Mining firm Antofagasta Holdings (LON:ANTO) have announced a downgrade in their full-year output guidance for copper, following an on-year production and grade dip in copper and gold. Despite a 15.4% quarterly jump in copper production and a 21.2% jump for gold from the second to third quarter, and predictions of “particularly strong” production in the final quarter for copper, the firm have downgraded their full year guidance following a 4% dip in copper production in the first nine months, and a dip of 30.1% for gold. While much of this year’s bad news has come as a result of lower grades of gold at their Centinela site, the same site has been responsible for a boom in molybdenum, as it began production of the mineral during the last quarter. Similarly, higher grades and recoveries at the Los Pelambres site helped the firm’s molydenum output to spike 57.1% – to 4,400 tonnes – in Q3. The firm’s production cost for molybdenum dropped 15.3%, to $1.27 a pound, between the second and third quarters. As a result, the firm are expected to finish well within their $1 billion expenditure forecast for the year. While pointing out that it expected to share the fortune of its competitors, with an improved year for copper in 2019, Antofagasta have stated on its latest results, “As expected, copper production increased 15% quarter-on-quarter, reaching 188,300 tonnes in Q3. Production volumes will continue to grow, with the fourth quarter expected to be particularly strong,’ said CEO Iván Arriagada. “While we benefited from higher production in the quarter, our disciplined approach to costs has allowed us to combat inflationary pressures during the year which, combined with the strong molybdenum market, has contributed to a 15% fall in our net cash costs to $1.27/lb and for the full year guidance remains unchanged at $1.35/lb.” The company’s share price has dipped 3.2p or 0.42% to 753.4p.

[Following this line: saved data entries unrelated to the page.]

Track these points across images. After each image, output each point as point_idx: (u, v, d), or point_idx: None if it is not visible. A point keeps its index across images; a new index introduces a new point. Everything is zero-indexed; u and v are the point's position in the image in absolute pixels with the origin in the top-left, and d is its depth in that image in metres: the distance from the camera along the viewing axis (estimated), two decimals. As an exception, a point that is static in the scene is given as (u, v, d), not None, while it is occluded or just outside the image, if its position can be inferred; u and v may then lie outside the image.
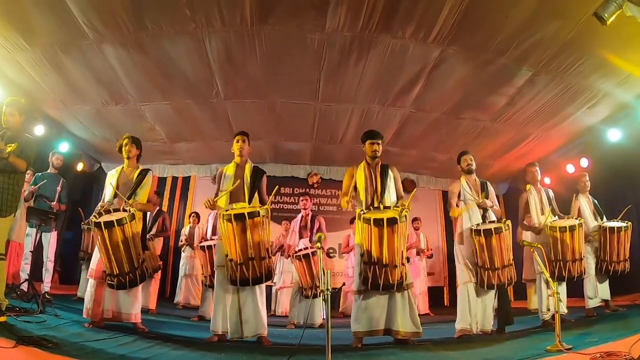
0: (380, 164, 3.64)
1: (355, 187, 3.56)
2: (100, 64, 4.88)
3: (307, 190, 8.33)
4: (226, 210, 3.19)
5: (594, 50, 4.45)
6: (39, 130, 5.85)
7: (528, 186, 4.58)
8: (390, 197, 3.51)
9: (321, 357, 2.27)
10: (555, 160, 7.05)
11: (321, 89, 5.51)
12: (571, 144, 6.74)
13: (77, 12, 4.00)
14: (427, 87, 5.32)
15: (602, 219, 4.78)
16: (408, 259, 6.88)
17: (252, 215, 3.12)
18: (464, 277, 3.70)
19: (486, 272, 3.52)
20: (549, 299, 3.76)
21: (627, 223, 4.57)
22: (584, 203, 4.86)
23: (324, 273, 2.33)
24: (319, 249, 2.64)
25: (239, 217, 3.10)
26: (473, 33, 4.27)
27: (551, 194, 4.57)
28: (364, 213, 3.20)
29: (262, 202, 3.59)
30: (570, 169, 6.80)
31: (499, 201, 8.66)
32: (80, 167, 7.23)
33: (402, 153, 7.46)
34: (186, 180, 8.67)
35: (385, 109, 5.94)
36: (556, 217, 4.39)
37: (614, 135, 5.94)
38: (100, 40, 4.47)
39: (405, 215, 3.13)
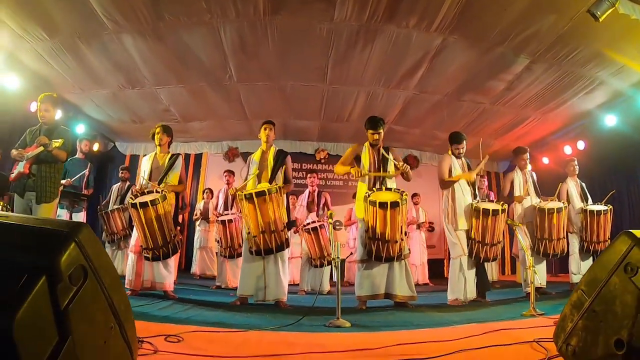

Analysts from RBC Capital Markets have upgraded their stance on Antofagasta stock to ‘Outperform’, while UBS analysts were unchanged in their ‘Sell’ stance, stating that the firm offer inferior dividends to its peers.    

Fresnillo updates output guidance for gold and silver

Precious metals mining company Fresnillo Plc (LON:FRES) have upgraded their output guidance for gold for the fourth quarter, whilst downgrading silver. One of the London-listed go-to precious metal players has today announced that it has seen a 1.7 % on-year increase in gold output, as well as an on-year increase of 8.5% in silver output to date. While guidance for gold has been upgraded from 900,000-930,000 to 920,000 to 940,000 ounces, silver has been downgraded from 64.5-67.5 million to 62.0-64.5 million ounces. This comes after a dip in output for gold in the third quarter, which saw the firm’s Q3 gold output drop 3.5% on-year, while silver output grew 6.3%. Output has been boosted by strong performance from the firm’s Pyrites Plant and higher volumes of ore milled at the San Julian site. The firm’s current standing represents a return to form after its blip in June, but does not represent the same ground-breaking success enjoyed by other miners. “Gold production continues to beat expectations and we are once again revising our guidance upwards following another strong quarter, in particular at our Saucito and Noche Buena mines where volumes exceed targets,” said Octavio Alvídrez, Fresnillo CEO. “Though silver production is up against all comparable periods, we are revising full year silver guidance following continued challenges at the Fresnillo and Saucito mines. These are world class, tier one silver assets, and we remain both determined, and confident, given the actions we are taking, that we will deliver a better performance in the last quarter and in 2019.” While year-to-date silver output is up 8.5%, ongoing concerns have seen the firm’s share price dip 1.9% or 18.6p in morning trading to 958.6p. RBC Capital Markets analysts have reiterated their ‘Top Pick’ stance on Fresnillo stock, having upgraded the stokc earlier in the month. Citigroup have reiterated their ‘Neutral’ stance.